Extract
There was a time when reviving the delicate wonders of the Gershwins and Cole Porter represented the leading edge of vocal songcraft. The only risk with such things anymore is smashing into someone else travelling the other way down the very middle of the road.

That’s what is so refreshing about Kurt Elling’s forthcoming 1619 Broadway: The Brill Building Project — due on September 25, 2012 from Concord Records. Named after the famed Manhattan hotspot for mid-century compositional brilliance, this album strikes a smart balance between tradition and edgy modernity by delving into more recent examples of the form. In so doing, Elling illustrates how the legacy has moved forward in songwriting, but also within the vocal tradition.

Even the songs that are, by and large, deeply familiar are transformed by Elling’s achingly ruminative pacing (as on “Come Fly From Me,” a Frank Sinatra vehicle written by Sammy Cahn and Jimmy Van Heusen) and these of-the-moment musical touches (the angular guitar on “On Broadway,” a Leiber and Stoller collaboration that became a hit for the Drifters and a Grammy-award winner for George Benson). Taken together, they give 1619 Broadway a consistent sense of discovery.

Challenges
A. According to the review of Kurt Elling's album, which record label is releasing 1619 Broadway: The Brill Building Project?
B. Write out the passage of the album review starting at "That’s what is" and ending at "the vocal tradition.".
C. Write what comes next in the review of Kurt Elling's album, continuing after its final sentence.

Available data
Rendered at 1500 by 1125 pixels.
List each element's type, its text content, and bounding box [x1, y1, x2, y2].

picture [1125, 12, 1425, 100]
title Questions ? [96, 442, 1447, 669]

Set of answers
A. Concord Records.

B.
That’s what is so refreshing about Kurt Elling’s forthcoming 1619 Broadway: The Brill Building Project — due on September 25, 2012 from Concord Records. Named after the famed Manhattan hotspot for mid-century compositional brilliance, this album strikes a smart balance between tradition and edgy modernity by delving into more recent examples of the form. In so doing, Elling illustrates how the legacy has moved forward in songwriting, but also within the vocal tradition.

C.
Meanwhile, the Grammy-winning vocalist’s baritone, if anything, has added more depth since his mid-1990s debut. Though he still has the ability of work across four octaves, 1619 Broadway finds its deepest resonance when he explores the lowest end of Elling’s range. For instance, he transforms “You Send Me,” Sam Cooke’s 1957 crossover hit, into a simmering, wine-dark entreaty. “I Only Have Eyes For You,” easily the most famous thing about the 1934 motion picture “Dames,” is slower, darker still — almost like a cooing plea. “A House Is Not A Home,” appropriate with the recent passing of co-writer Hal David, is given a meditative reading, while Carole King’s “So Far Away” swings with a brokenhearted majesty.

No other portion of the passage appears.